Information provided below:
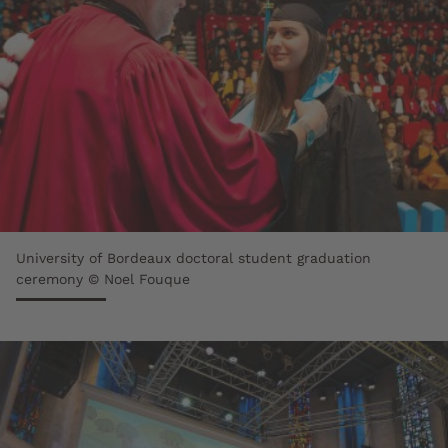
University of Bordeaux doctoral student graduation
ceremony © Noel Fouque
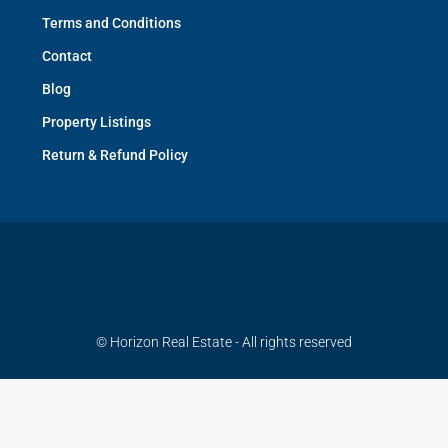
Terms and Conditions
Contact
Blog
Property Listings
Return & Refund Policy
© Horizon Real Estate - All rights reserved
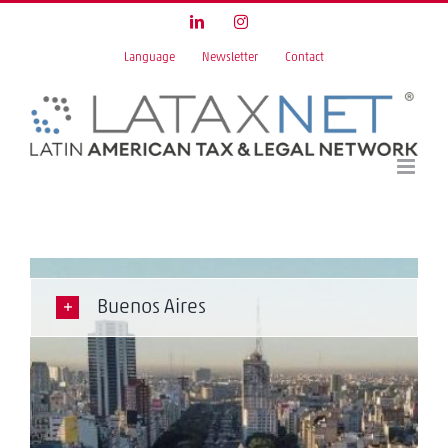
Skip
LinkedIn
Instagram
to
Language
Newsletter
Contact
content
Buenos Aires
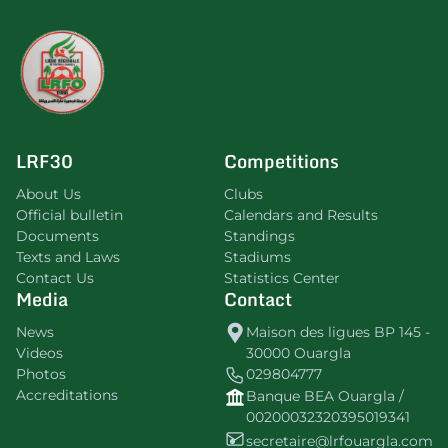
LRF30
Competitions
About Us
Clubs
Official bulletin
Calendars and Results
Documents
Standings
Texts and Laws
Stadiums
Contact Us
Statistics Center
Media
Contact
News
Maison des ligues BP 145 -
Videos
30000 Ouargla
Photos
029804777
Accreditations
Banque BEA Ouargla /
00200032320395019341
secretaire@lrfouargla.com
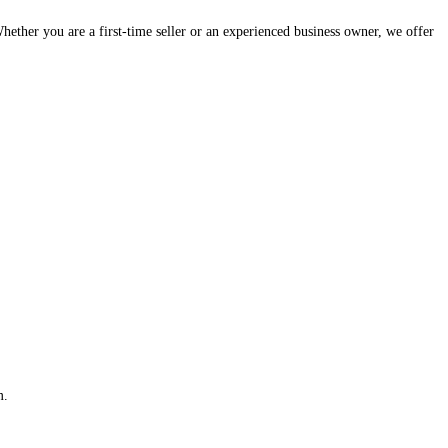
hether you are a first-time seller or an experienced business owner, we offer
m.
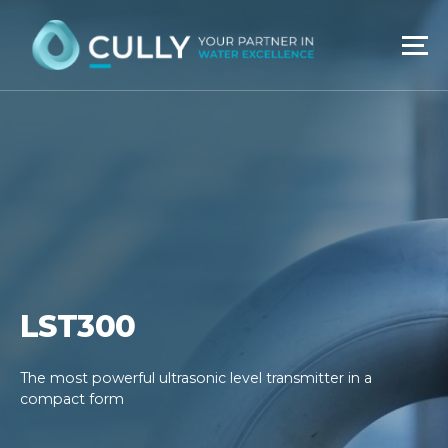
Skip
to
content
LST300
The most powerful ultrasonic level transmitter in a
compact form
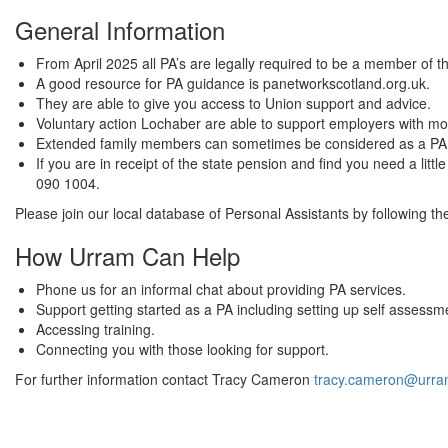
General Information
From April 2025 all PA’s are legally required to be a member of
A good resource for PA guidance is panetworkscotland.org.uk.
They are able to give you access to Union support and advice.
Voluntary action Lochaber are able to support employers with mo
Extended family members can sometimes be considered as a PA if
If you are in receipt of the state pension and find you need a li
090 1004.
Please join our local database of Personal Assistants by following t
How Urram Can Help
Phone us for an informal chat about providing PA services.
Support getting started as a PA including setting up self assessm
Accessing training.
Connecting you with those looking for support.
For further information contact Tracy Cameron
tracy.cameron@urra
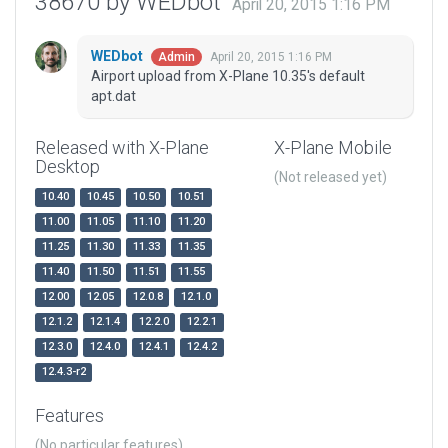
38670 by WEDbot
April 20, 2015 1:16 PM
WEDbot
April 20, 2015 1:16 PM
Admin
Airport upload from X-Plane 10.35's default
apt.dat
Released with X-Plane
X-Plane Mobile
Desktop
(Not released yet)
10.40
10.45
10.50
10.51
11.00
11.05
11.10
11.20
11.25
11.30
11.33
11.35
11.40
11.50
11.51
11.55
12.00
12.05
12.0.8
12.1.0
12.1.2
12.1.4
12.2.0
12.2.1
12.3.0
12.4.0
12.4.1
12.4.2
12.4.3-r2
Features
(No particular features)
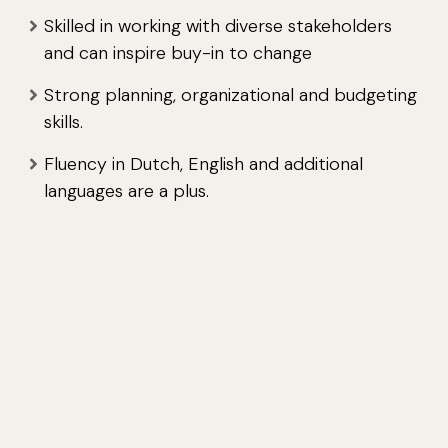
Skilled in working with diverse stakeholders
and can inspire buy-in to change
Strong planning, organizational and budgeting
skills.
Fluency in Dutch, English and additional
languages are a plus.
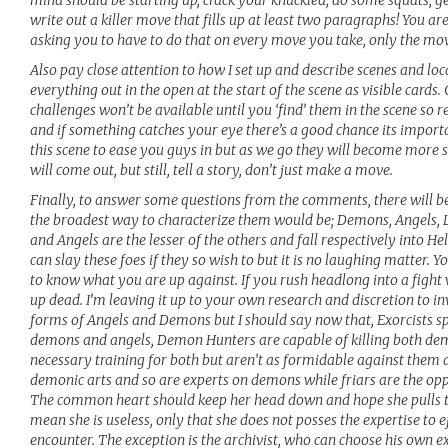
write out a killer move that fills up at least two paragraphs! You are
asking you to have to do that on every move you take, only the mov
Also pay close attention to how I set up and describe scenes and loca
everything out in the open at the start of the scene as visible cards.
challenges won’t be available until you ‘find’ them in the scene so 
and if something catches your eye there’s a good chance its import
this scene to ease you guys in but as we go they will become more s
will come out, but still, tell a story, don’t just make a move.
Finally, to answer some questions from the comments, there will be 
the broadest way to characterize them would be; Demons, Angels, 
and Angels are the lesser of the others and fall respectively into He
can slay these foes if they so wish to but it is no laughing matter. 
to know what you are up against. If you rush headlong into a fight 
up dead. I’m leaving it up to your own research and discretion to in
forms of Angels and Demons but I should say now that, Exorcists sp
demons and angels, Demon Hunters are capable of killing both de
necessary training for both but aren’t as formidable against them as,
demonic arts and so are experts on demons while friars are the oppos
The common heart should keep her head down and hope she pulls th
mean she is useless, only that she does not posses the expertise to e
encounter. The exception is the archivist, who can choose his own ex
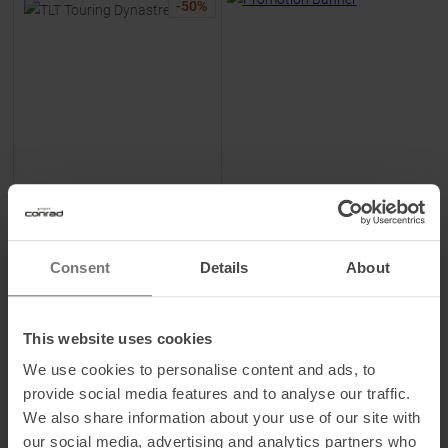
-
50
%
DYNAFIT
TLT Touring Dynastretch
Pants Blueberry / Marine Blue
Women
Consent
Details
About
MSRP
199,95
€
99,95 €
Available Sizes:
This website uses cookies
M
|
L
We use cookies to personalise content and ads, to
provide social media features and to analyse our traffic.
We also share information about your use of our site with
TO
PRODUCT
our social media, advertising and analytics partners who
End of Information provided.
◆ Task details
Print an exact copy of the lines above, from the one containing "Skilled in working with diverse stakeholders" through the one containing "and if something", and leave out the pictures.

◆ Completed exercise
Skilled in working with diverse stakeholders
and can inspire buy-in to change
Strong planning, organizational and budgeting
skills.
Fluency in Dutch, English and additional
languages are a plus.
write out a killer move that fills up at least two paragraphs! You are
asking you to have to do that on every move you take, only the mov
Also pay close attention to how I set up and describe scenes and loca
everything out in the open at the start of the scene as visible cards.
challenges won’t be available until you ‘find’ them in the scene so 
and if something catches your eye there’s a good chance its import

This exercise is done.